‘Horror Budget’ will not dampen property market – Richard Wakelin

The ‘Horror Budget’ is unlikely to hinder the residential property market. Although it may sound counter-intuitive, the sustainability of the property recovery will actually be helped by the response of consumers to the Federal Government’s austerity measures. It greatly reduces the likelihood of over-exuberance in the property market – which is already performing very strongly – and this subsequently transmitting into price inflation.

It was the real threat of a resurgence in price inflation that was the greatest threat to the continuation of the property market’s recovery. Inflation had been stirring in recent months. Indeed it reached 2.9% in the March quarter, up from 2.2% six months earlier. If this trend persists it will inevitably force the Reserve Bank to raise the cash rate, possibly more than once.

It now appears the RBA is confident that inflationary pressures are easing – mostly off the back of wage restraint and its view that the property market is coming off the boil – and it has presaged an extended period of stable interest rates. But observers of monetary policy will know that the Reserve Bank’s attitude can change in a relatively short time.  For instance, were the Australian Bureau of Statistics to report a spike in recorded inflation in July, when they next publish, then the pressure to raise interest rates could mount.

Is a spike in inflation likely? Before Budget night I was concerned that the Reserve Bank might be getting incorrect signals about the ongoing strength of the property market in Sydney and Melbourne. We believe these property markets are stronger and have more momentum than the impression conveyed by data providers. If this is the case then this might ignite inflation. We have seen time and again that a period of sustained property price rises invariably spills over to elevated consumer confidence, then consumer price inflation that triggers the painful countervailing response from the RBA – an increase in the cash rate.

But I think the Treasurer’s efforts last week may have done enough to temper exuberant behaviour – both in the shops and at auctions – though not so much that it would extinguish positive sentiment altogether.

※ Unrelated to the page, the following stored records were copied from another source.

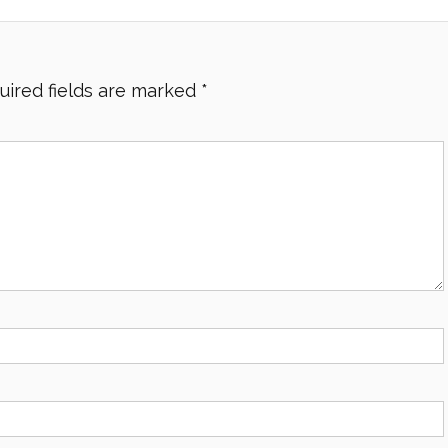
uired fields are marked
*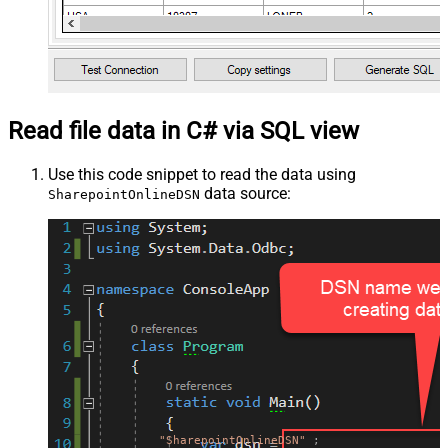
Read file data in C# via SQL view
Use this code snippet to read the data using
data source:
SharepointOnlineDSN
"SharepointOnlineDSN"
;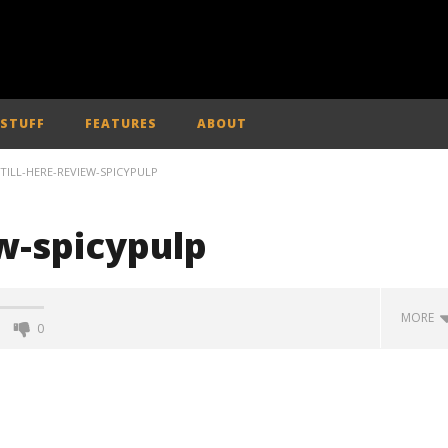
 STUFF
FEATURES
ABOUT
STILL-HERE-REVIEW-SPICYPULP
ew-spicypulp
MORE
0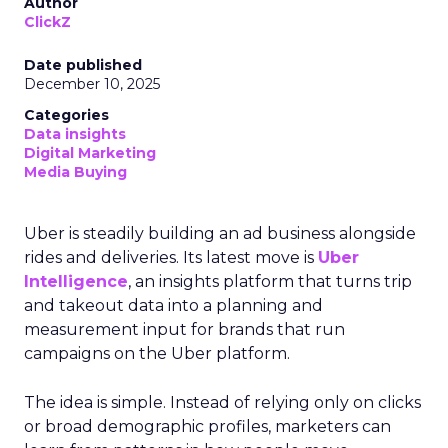
Author
ClickZ
Date published
December 10, 2025
Categories
Data insights
Digital Marketing
Media Buying
Uber is steadily building an ad business alongside
rides and deliveries. Its latest move is
Uber
Intelligence
, an insights platform that turns trip
and takeout data into a planning and
measurement input for brands that run
campaigns on the Uber platform.
The idea is simple. Instead of relying only on clicks
or broad demographic profiles, marketers can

So despite the broad criticism of the Treasurer’s first Budget, ultimately, it is much less damaging to the economy – and the property market – that inflation is reined in by an austere fiscal policy rather than the Reserve Bank raising the cash rate – which is a very blunt instrument that often takes months to exert the desired effect.

In and around the hype of the Budget, it remains the case that interest rates are at a historic low. So once the doom-laden commentary of recent days dies away I expect Australians will continue to spend and buy property, albeit in a moderate manner.